Today I'm looking at two text adventures that I played through but didn't comprehensively beat. (Not that I really beat either of them, because I relied on a walk-through for both.) This back-tracking project is probably getting a little self-indulgent at this point. Do I really need to be blogging about my attempts to go back through a game trying to get all the points? Is that something that people want to read about? Probably not, but it's my blog. And if I'm stupid enough to spend my time going back to a game just to get a winning screenshot that I'm more satisfied with, then you can damn well bet that I'm going to post about it. If it's any consolation, this post should be a short one.
COLOSSAL CAVE ADVENTURE II (1978)
I originally played Colossal Cave Adventure II back in 2016. I recall it as something of a harrowing experience (well, video game harrowing, which is a completely different thing than real life harrowing). It took me quite a bit of planning to put together a winning run, and even once my plan was in place the game's random elements would thwart my efforts. I eventually got through it, but for reasons that I'm still unsure about I only ended up with 436 points out of the full 440. At the time, I was relaxed enough to let that go and move on to the next game. I don't know what happened to that sweet, innocent young man, because ever since I started getting more serious about the blog those 4 points have been gnawing at me. I had to go back and at least try to get them.

——————

## REQUIRED TASK 1
Print the text adventure post from "COLOSSAL CAVE ADVENTURE II (1978)" to "to get them.".
## REQUIRED TASK 2
Write the next part of the text adventure post, starting after its last sentence.
The entries after this point come from a separate source.

——————

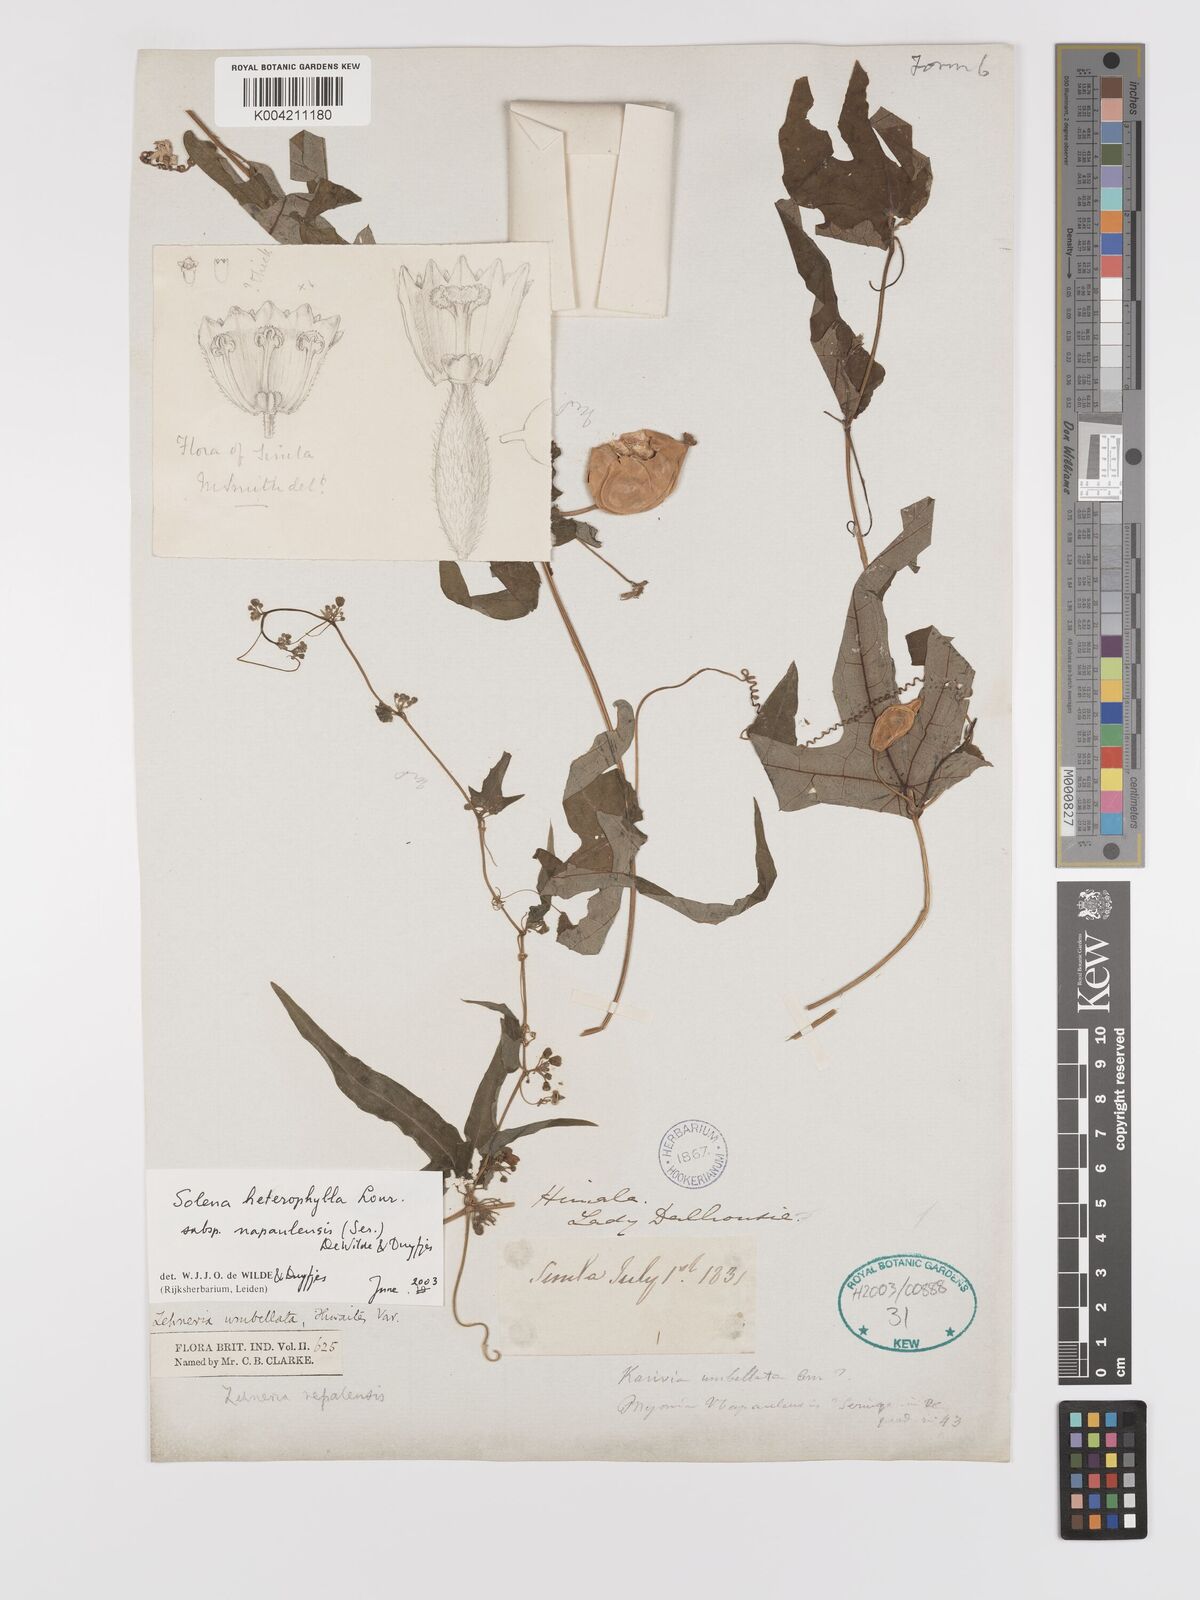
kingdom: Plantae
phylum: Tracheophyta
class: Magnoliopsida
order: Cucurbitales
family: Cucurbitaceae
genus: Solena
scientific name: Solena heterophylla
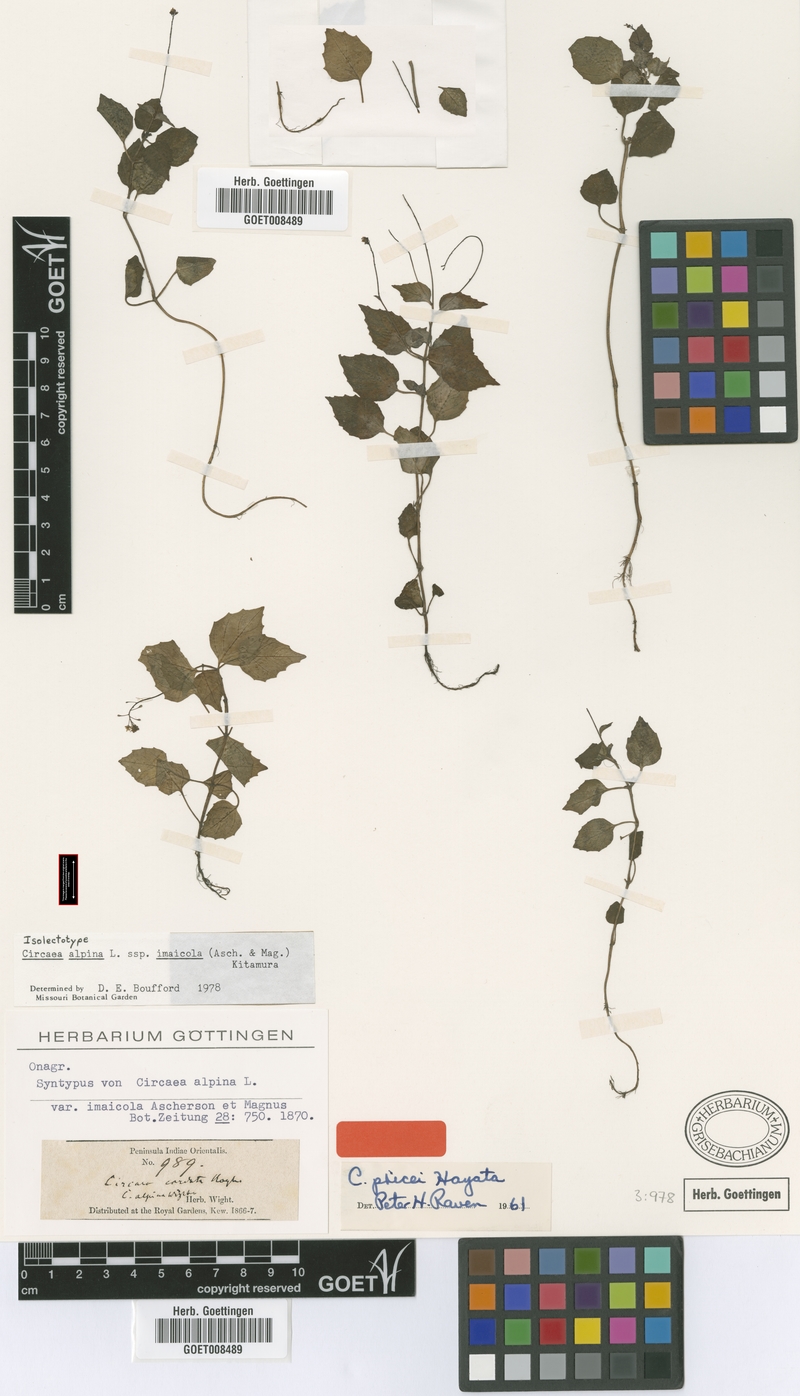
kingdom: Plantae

——————

## EXERCISE RESULT 1
COLOSSAL CAVE ADVENTURE II (1978)
I originally played Colossal Cave Adventure II back in 2016. I recall it as something of a harrowing experience (well, video game harrowing, which is a completely different thing than real life harrowing). It took me quite a bit of planning to put together a winning run, and even once my plan was in place the game's random elements would thwart my efforts. I eventually got through it, but for reasons that I'm still unsure about I only ended up with 436 points out of the full 440. At the time, I was relaxed enough to let that go and move on to the next game. I don't know what happened to that sweet, innocent young man, because ever since I started getting more serious about the blog those 4 points have been gnawing at me. I had to go back and at least try to get them.

## EXERCISE RESULT 2
Going back to this game in such close proximity to playing Don Woods' 430 point version was interesting. Both games took completely different approaches to expanding on the original. Woods' approach was to fill things in at the edges, keeping the map exactly the same but adding some small new areas that were difficult to find, and an extra challenge in the form of a time limit. Jack Pike and Peter Luckett took a different tack, adding on loads of new areas and just making the game much bigger overall. New mazes, new puzzles, lots of new treasures. Both of them are difficult in different ways.
I was expecting this revisit to Colossal Cave Adventure II to seriously vex me, but thankfully my old notes were very thorough. I hadn't quite mapped things out step by step (as I tried to do with Adventure 430), but I did have a guide telling me what order to get the treasures in, and reminding me to take regular drinks (because this game added an irritating thirst mechanic). I was able to follow my instructions, and the random elements were kind to me, so it only took me a couple of tries to get the four points that had eluded me.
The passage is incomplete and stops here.